SLE, as the name suggests, is a systemic inflammatory response created by one's own immune system targeting nuclear components of the body's cells. This disease is lifelong and if not managed appropriately will eventually have multiorgan involvement. The disease process involves periods of waxing and waning, where the symptoms are well controlled at times, but others when they are  not. Psychiatric manifestations are present in around 2/3 of patients with SLE [4]. A patient's Manifestations can vary from headache, seizures psychosis, neuropathies to vascular events. Specifically, psychosis represents about 12 % of cases, of which can be independent of other typical clinical symptoms that SLE normally presents with [5].
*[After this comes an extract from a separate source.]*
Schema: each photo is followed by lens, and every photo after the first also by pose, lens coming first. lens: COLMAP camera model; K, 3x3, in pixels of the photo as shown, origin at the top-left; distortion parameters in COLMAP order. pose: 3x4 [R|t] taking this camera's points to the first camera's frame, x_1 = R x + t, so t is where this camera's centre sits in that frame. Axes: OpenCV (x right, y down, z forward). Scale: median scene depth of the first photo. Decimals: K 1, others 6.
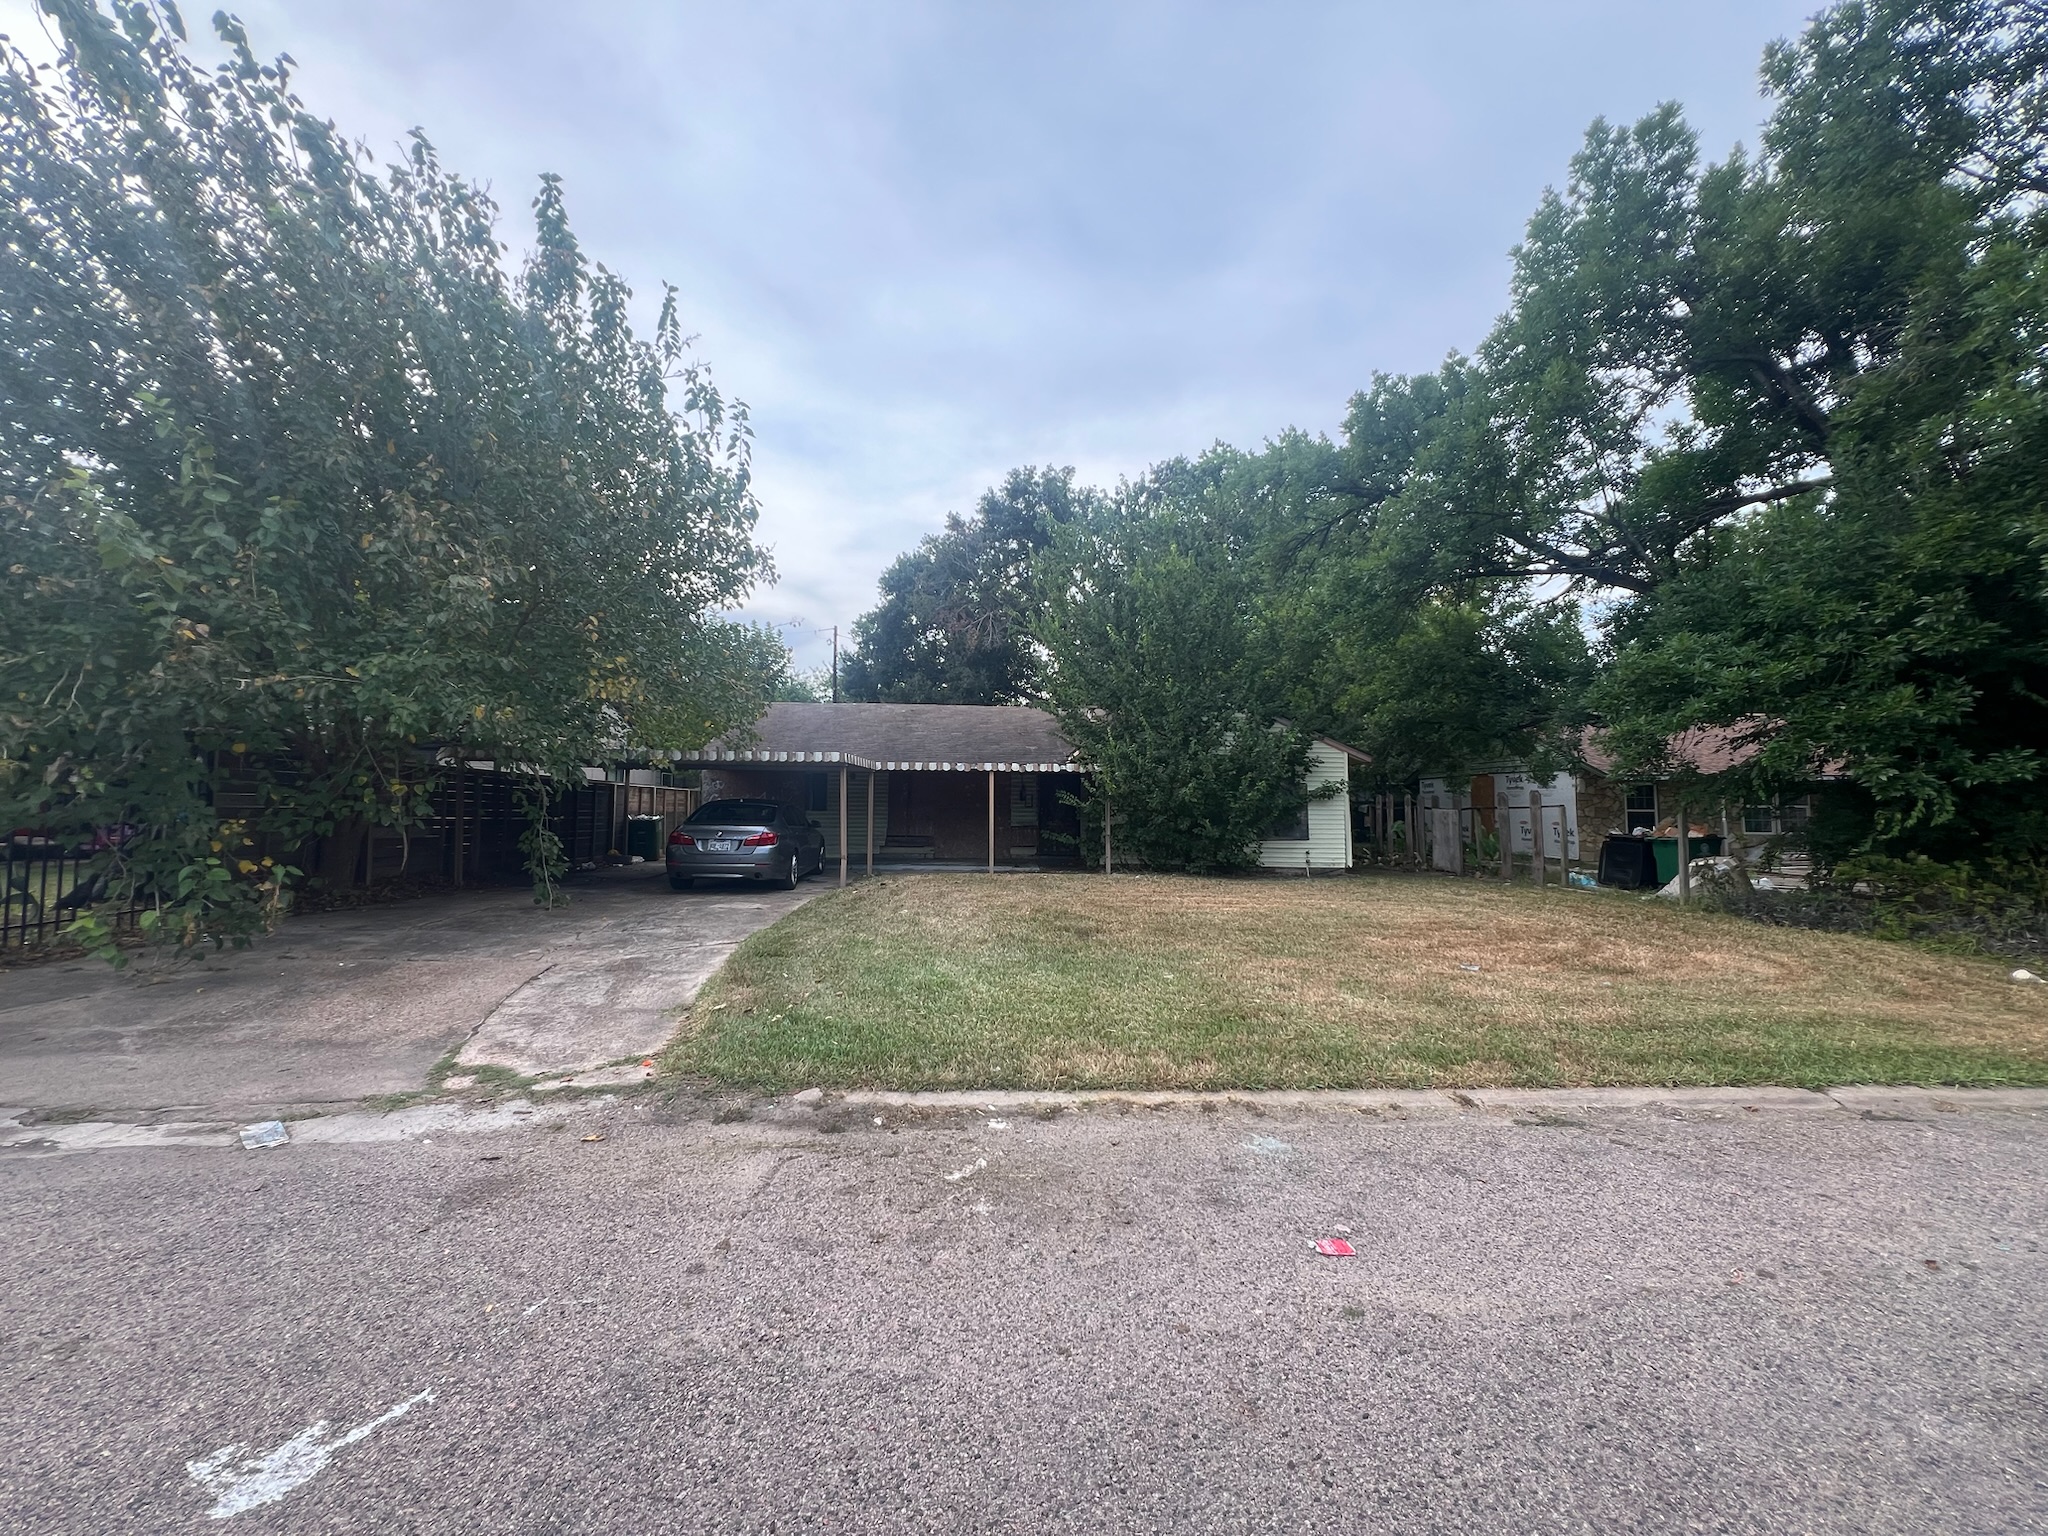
lens RADIAL K [[821.5, 0, 1025.4], [0, 821.5, 773.6], [0, 0, 1]] dist [0.004346, -0.000892]
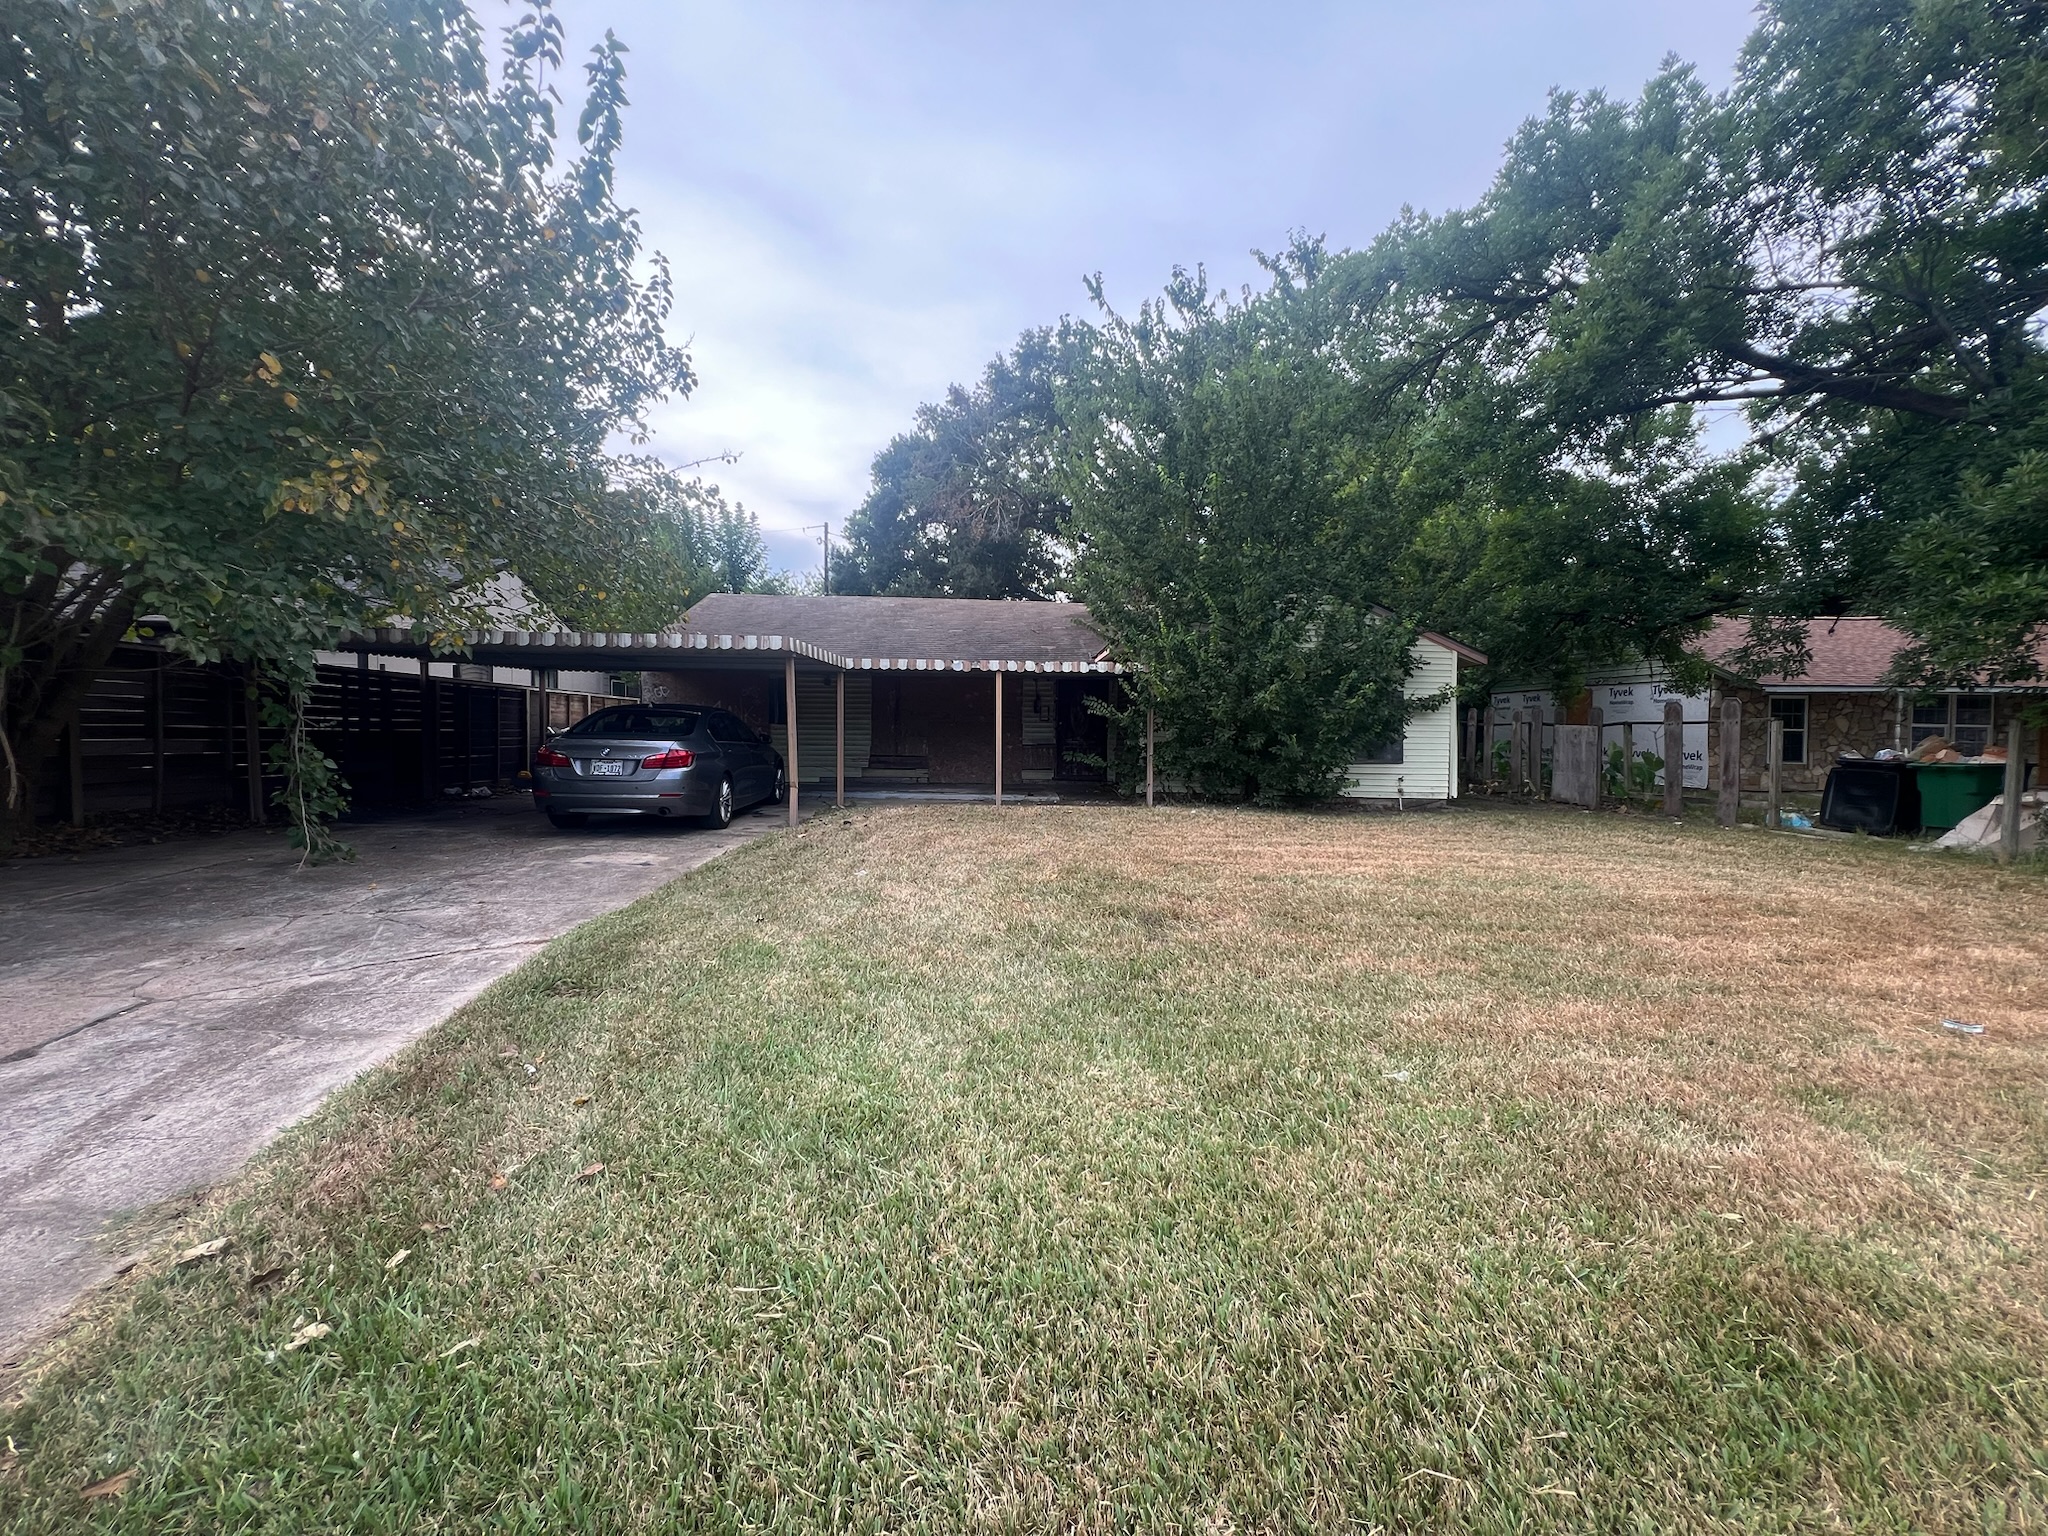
lens RADIAL K [[821.5, 0, 1027.6], [0, 821.5, 766.5], [0, 0, 1]] dist [0.004346, -0.000892]
pose [[0.999962, 0.006168, -0.006209, -0.010246], [-0.005594, 0.996064, 0.088460, 0.019473], [0.006730, -0.088422, 0.996060, 0.260587]]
Great care must be made to be able to distinguish between Neuropsychiatric SLE and Corticosteroid induced Psychosis. Steroid- induced psychosis is prevalent in about 5-18 % of patients taking 40mg of prednisone and 18 % when taking 80mg. for patients taking less than 40mg daily the chance of having a psychiatric adverse effect falls to about 1.3 % [3]. Although the Patient was on prednisone the chances of this to occur are low and even more so secondary to her history of nonadherence.

Genetic loading is the idea of the disease is hereditary, specifically, Schizophrenia is known to be multifactorial. Meaning there is both a genetic and environmental component to the pathophysiology of the disease. Schizophrenia has a prevalence of about .9 % in one's lifetime [6]. Age of onset is bimodal when it comes to women, the majority involve the ages of 25-30 and 40-50 years old [7]. this patient is 61, so the likelihood of late-onset schizophrenia is very low.

When dealing with acute psychosis in an older adult one must consider numerous potential causes. Separating etiologies such as Medication-induced, Organic in nature or functional psychosis is one of the first steps in management. Once the cause is known treatment can now be initiated. In this case above the patient was suffering from social stress along with medication nonadherence that caused her SLE to Flare. This Flare of SLE involved causes inflammation of the brain leading to the patient's presentation. One of the many tasks of a physician is to educate the patient on the importance of medication adherence. This highlights the importance of a good medical history during the initial interview along with an understanding that, although rare, neuropsychiatric symptoms can occur in SLE patients. In this case, we successfully managed and treated NPSLE using systemic corticosteroid treatment to resolve the underlying issue of SLE.